* **SHORT TASK 1**: Can you rewrite the listing from its first line through the line containing "green triangle: moved 1 px down", inclusive, with "semicircle" changed to "half circle" throughout and nothing else altered?

--- START QUOTED TEXT ---

Spice
04-09-2007, 08:43 PM
A friend of mine (GC.com nick cachehogz) e-mailed me the following story that others might find of interest:
http://www.nwanews.com/adg/Business/186964/
MOSCOW — The days of their Cold War have passed, but Russia and the United States are in the midst of another battle — this one a technological fight over the U. S. monopoly on satellite navigation.
By the end of the year, the authorities in Moscow say, the Russian space agency plans to launch eight navigation satellites that would nearly complete that country’s system, called Glonass, for Global Navigation Satellite System.
The system is expected to begin operating over Russian territory and parts of adjacent Europe and Asia, and then go global in 2009 to compete with the Global Positioning System of the United States.
And Russia is not the only country trying to break the American monopoly on navigation technology. China has already sent up satellites to create its own system, called Baidu after the Chinese word for the Big Dipper. And the European Union has begun developing a rival system, Galileo, although work has been halted because of doubts among the private contractors over its potential for profit. Russia’s system is furthest along, paid for with government oil revenue.
What is driving the technological battle is, in part, the potential for many more uses for satellite navigation than the one most people know it for — giving driving instructions to travelers. Businesses as disparate as agriculture and banking are integrating it into their operations.
Satellite navigation may provide the platform for services like site-specific advertising, with directions that appear on cell phone screens when a user is walking, for example, near a Starbucks coffee shop or a McDonald’s restaurant.
Sales of GPS devices are booming. The global market for the devices hit $ 15 billion in 2006, according to the GPS Industry Council, a Washington trade group, and is expanding at a rate of 25 percent to 30 percent annually.
But what is also behind the battle for control of navigation technology is a fear that the United States could use its monopoly — the system was developed and is controlled by the military, after all — to switch off signals in a time of crisis.
“In a few years, business without a navigation signal will become inconceivable,” said Andrei G. Ionin, an aerospace analyst with the Center for the Analysis of Strategies and Technologies, which is linked to the Russian defense ministry.
“Everything that moves will use a navigation signal — airplanes, trains, yachts, people, rockets, valuable animals and favorite pets.”
When that happens, countries that choose to rely only on GPS, he said, will be falling into “a geopolitical trap” of American dominance of an important Internet-age infrastructure. The United States could theoretically deny navigation signals to countries like Iran and North Korea, not just in time of war, but as a hightech form of economic sanction that could disrupt power grids, banking systems and other industries, he said.
The U. S. government’s stated policy is to provide uninterrupted signals globally.
GPS devices, in fact, are at the center of the dispute over the recent Iranian seizure of 15 British sailors and marines, who were released Thursday. The British maintain that the devices on their boats showed they were in Iraqi waters; the Iranians have countered with map coordinates that it said showed they had been in Iranian waters.

--- END QUOTED TEXT ---
--- START INPUT RECORDS ---

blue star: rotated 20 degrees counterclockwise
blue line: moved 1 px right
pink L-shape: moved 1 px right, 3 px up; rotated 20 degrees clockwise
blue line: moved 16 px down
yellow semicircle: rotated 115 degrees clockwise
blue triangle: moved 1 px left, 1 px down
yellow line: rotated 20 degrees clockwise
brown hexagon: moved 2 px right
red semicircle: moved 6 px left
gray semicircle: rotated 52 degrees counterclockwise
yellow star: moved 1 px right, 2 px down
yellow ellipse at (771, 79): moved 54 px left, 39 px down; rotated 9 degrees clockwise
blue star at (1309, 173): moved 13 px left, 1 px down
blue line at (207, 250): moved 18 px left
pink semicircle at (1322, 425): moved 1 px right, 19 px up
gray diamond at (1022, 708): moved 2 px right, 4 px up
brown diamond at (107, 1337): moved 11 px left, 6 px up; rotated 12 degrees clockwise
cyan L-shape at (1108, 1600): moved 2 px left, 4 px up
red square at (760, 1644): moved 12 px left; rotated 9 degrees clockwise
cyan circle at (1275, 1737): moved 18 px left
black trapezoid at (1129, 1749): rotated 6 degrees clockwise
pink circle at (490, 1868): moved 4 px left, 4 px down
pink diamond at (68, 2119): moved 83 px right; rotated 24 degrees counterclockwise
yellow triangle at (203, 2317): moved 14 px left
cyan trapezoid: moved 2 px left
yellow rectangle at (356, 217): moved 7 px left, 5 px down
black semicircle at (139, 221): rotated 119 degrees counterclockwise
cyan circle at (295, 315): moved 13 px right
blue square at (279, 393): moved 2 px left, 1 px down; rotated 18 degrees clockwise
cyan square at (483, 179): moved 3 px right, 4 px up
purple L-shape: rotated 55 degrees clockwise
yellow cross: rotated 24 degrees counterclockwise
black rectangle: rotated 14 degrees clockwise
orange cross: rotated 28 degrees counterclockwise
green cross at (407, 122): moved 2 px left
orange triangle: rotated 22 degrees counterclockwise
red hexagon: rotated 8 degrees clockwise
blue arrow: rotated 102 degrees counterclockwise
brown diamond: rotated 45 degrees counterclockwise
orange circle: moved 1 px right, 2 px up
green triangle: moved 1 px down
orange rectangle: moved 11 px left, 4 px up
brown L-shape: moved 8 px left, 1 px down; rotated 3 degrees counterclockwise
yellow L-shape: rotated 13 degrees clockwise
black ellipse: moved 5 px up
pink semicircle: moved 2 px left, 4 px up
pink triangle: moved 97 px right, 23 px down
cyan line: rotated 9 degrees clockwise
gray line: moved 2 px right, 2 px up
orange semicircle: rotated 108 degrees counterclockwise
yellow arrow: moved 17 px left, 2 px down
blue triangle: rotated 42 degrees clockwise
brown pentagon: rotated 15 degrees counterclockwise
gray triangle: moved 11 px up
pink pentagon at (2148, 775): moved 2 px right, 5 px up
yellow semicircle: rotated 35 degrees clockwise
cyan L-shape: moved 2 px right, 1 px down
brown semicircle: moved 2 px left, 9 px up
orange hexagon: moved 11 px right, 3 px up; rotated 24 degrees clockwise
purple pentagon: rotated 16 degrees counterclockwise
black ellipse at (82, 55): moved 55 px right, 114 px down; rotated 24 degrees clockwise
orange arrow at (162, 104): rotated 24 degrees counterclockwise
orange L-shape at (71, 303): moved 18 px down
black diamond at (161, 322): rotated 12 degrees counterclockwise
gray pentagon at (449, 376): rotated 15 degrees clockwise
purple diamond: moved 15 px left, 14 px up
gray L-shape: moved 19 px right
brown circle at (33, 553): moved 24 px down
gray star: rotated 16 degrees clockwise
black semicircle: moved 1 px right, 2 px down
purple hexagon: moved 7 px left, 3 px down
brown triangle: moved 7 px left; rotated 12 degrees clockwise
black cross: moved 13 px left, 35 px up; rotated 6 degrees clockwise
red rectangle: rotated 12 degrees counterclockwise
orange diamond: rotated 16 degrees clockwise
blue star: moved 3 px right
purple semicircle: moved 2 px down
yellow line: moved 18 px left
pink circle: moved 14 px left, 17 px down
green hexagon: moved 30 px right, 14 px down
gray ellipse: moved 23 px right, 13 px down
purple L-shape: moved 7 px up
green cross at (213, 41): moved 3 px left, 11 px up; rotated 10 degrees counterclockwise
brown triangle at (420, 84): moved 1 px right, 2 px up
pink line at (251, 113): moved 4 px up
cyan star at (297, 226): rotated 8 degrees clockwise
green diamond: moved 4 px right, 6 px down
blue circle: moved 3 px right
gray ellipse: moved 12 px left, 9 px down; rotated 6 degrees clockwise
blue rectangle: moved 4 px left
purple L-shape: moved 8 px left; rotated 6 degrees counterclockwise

--- END INPUT RECORDS ---

* **SHORT TASK 2**:
Answer these questions from the article on satellite navigation:
(a) In what year is Glonass expected to go global?
(b) What did the global market for GPS devices reach in 2006, according to the GPS Industry Council?
(c) How many British sailors and marines did Iran seize?

* **CORRECT OUTPUT 1**:
blue star: rotated 20 degrees counterclockwise
blue line: moved 1 px right
pink L-shape: moved 1 px right, 3 px up; rotated 20 degrees clockwise
blue line: moved 16 px down
yellow half circle: rotated 115 degrees clockwise
blue triangle: moved 1 px left, 1 px down
yellow line: rotated 20 degrees clockwise
brown hexagon: moved 2 px right
red half circle: moved 6 px left
gray half circle: rotated 52 degrees counterclockwise
yellow star: moved 1 px right, 2 px down
yellow ellipse at (771, 79): moved 54 px left, 39 px down; rotated 9 degrees clockwise
blue star at (1309, 173): moved 13 px left, 1 px down
blue line at (207, 250): moved 18 px left
pink half circle at (1322, 425): moved 1 px right, 19 px up
gray diamond at (1022, 708): moved 2 px right, 4 px up
brown diamond at (107, 1337): moved 11 px left, 6 px up; rotated 12 degrees clockwise
cyan L-shape at (1108, 1600): moved 2 px left, 4 px up
red square at (760, 1644): moved 12 px left; rotated 9 degrees clockwise
cyan circle at (1275, 1737): moved 18 px left
black trapezoid at (1129, 1749): rotated 6 degrees clockwise
pink circle at (490, 1868): moved 4 px left, 4 px down
pink diamond at (68, 2119): moved 83 px right; rotated 24 degrees counterclockwise
yellow triangle at (203, 2317): moved 14 px left
cyan trapezoid: moved 2 px left
yellow rectangle at (356, 217): moved 7 px left, 5 px down
black half circle at (139, 221): rotated 119 degrees counterclockwise
cyan circle at (295, 315): moved 13 px right
blue square at (279, 393): moved 2 px left, 1 px down; rotated 18 degrees clockwise
cyan square at (483, 179): moved 3 px right, 4 px up
purple L-shape: rotated 55 degrees clockwise
yellow cross: rotated 24 degrees counterclockwise
black rectangle: rotated 14 degrees clockwise
orange cross: rotated 28 degrees counterclockwise
green cross at (407, 122): moved 2 px left
orange triangle: rotated 22 degrees counterclockwise
red hexagon: rotated 8 degrees clockwise
blue arrow: rotated 102 degrees counterclockwise
brown diamond: rotated 45 degrees counterclockwise
orange circle: moved 1 px right, 2 px up
green triangle: moved 1 px down

* **CORRECT OUTPUT 2**:
(a) 2009
(b) $15 billion
(c) 15